Jellies and Jams Recipes from Your Bread Machine (2024)

Some people don’t know they can make jelly, jams and preserves in their bread machine. Here are some of the most popular recipes.

You may have noticed that your bread machine has a setting referred to as “Jam or Jelly.” This isn’t about making jelly rolls, it’s about making jams, jellies and preserves that you will ultimately pour into a jar for storage in your refrigerator or pantry.

The difference between a jelly, jam and preserve is simple. A jelly is usually made from the juice of a fruit with gelatin or pectin added along with sugar. A jam is made from whole fruit pureed to a juicy texture. A preserve is a jam that has also been made from the whole fruit, chopped and blended – but tends to have chunks of the fruit in the jam.

Storing Your Jams and Jellies

Storage in the refrigerator is the preferred way to store these homemade jellies because the low temperature gives the jam or jelly a firmer consistency.
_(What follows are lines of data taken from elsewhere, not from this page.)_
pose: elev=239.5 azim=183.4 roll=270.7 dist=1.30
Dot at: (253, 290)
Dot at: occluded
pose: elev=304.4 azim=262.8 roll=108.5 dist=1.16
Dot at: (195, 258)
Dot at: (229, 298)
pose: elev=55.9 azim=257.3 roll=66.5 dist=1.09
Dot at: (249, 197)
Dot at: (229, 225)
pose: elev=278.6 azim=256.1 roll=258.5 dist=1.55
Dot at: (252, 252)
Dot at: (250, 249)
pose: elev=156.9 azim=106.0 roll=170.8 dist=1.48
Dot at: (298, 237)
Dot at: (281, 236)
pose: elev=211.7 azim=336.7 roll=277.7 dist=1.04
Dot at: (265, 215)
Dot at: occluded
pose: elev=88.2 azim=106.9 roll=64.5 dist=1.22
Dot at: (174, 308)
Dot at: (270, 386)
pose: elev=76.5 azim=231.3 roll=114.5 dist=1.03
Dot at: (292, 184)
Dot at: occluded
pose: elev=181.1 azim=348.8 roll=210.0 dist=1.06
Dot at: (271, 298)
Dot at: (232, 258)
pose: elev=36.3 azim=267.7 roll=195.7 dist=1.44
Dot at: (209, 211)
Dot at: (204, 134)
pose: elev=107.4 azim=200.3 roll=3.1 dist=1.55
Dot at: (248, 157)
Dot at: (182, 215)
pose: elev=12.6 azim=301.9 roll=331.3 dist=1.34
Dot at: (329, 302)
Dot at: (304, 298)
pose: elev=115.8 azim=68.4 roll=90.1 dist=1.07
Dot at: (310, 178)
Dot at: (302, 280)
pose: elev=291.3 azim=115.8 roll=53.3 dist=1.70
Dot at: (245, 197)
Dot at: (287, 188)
That’s one of the things you’ll notice about many jams and jellies made in your bread machine. They don’t always have the viscosity or thickness that jams made on the stovetop often have. This is because stovetop preparation causes some of the liquid to evaporate which thickens the consistency of the jam or jelly. Bread machines reach a high heat but little evaporation takes place, so you may find it to be a touch runny unless you refrigerate it.

If you intend to store your jams, jellies or preserves in a pantry make sure you process the jars first. You can do a basic processing by immersing the jars in boiling water for at least 10 minutes. This is important because the sugar in jams and jellies can encourage the growth of bacteria unless it has been processed in the boiling water bath.

Pay Attention to the Details

Jellies and Jams Recipes from Your Bread Machine (2)

Like many recipes related to baking, accurate and precise measurements are critical to success. One thing to keep in mind is that all measures for fruit are for coarsely chopped or diced fruit. Eventually you’ll mash the fruit a bit with a potato masher or in a food processor. This will reduce the total cups but that’s okay. Just make sure you stay true to the cup measures with chunks of fruit before you mash or process them.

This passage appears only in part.